In a show sponsored by the Office of Student Life and the College Events Board, Jones—a cast member and writer on SNL also known for her role in last year’s “Ghostbusters”—mocked an audience of Harvard undergraduates for their intense study habits and subdued sex lives, teasing one student in particular for “taking notes” during the show.
“You look like you would pull out a chalkboard before you have sex,” Jones said of another student, miming scribbling equations on a board.
Amid loud applause, Jones opened her set by admitting that she would not have gotten into Harvard with her grade point average—but added that her “street smarts” far surpassed anyone’s in the audience.
Jones then ran over to marble statues of James Otis and Josiah Quincy on both sides of the stage and ridiculed their attire and poses. “You ain’t nobody man, you just got on a dress and some ugly ass shoes,” she said.

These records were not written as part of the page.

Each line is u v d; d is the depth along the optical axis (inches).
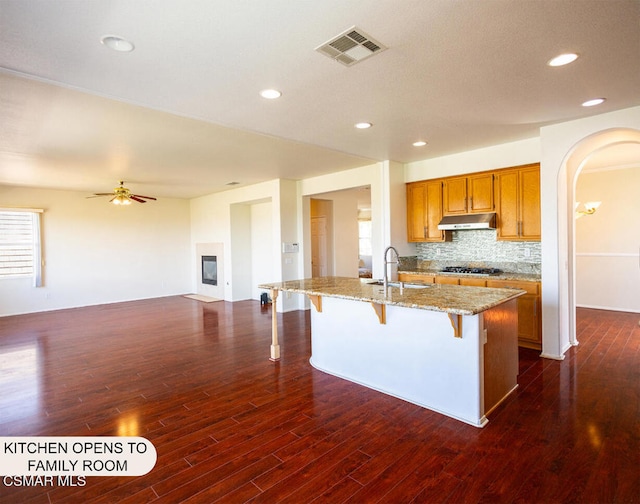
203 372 152.9
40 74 95.7
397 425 106.3
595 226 254.1
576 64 97.4
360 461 89.4
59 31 76.0
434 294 121.6
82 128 140.4
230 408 119.7
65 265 299.3
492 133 160.4
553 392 124.7
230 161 203.9
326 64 94.2
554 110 133.3
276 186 266.5
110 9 69.1
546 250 157.6
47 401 126.8
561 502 73.9
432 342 115.3
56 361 168.9
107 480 84.0
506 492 77.1
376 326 131.3
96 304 314.0
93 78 98.5
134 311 283.9
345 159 205.2
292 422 109.4
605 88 113.8
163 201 356.5
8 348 189.5
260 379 144.1
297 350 180.1
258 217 325.7
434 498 76.0
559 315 155.9
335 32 79.7
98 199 316.5
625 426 101.9
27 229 281.0
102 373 153.1
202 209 355.6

Warning the crowd that she was going to talk about “harsh reality,” Jones posed a challenge to the audience to count how many times she swore over the course of a frequently-profane set. “I want y’all to count how many curse words I say. Y’all so smart,” she said.
Launching into anecdotes about her personal and professional life, Jones mused on how fame has changed her from being “normal” to having “white folks make [her] take pictures with their babies.”
Jones also ruminated on gender roles, and described her approach to activism on women’s rights as simply “being a woman.”
“I mean, I’m 49 now, so I don’t picket to show that I have a uterus,” she said. “Be it, don’t say it. Do it. Live it.”
In an extended riff on why women are “crazy”—they have to “carry a human around in our body” like a backpack, she said—Jones concluded with a call for women to “embrace your crazy shit.”
Comedian Jon Laster opened for Jones, performing a short stand-up routine joking about President Donald Trump and poking fun at students’ concentrations.
Audience members received the show with mixed opinions: some, like Victoria Chan ’17, were surprised by Jones’ comedic tactics, like picking out people from the audience to joke about.
“It was more raunchy than I expected, but I think she talked a lot about things that we could relate to,” Chan said.
Others, like Amy Zhao ’18, appreciated Jones’ direct sense of humor.
“It was really cool how she wasn’t afraid to address some topics,” Zhao said, adding that Jones was “honestly such a riot.”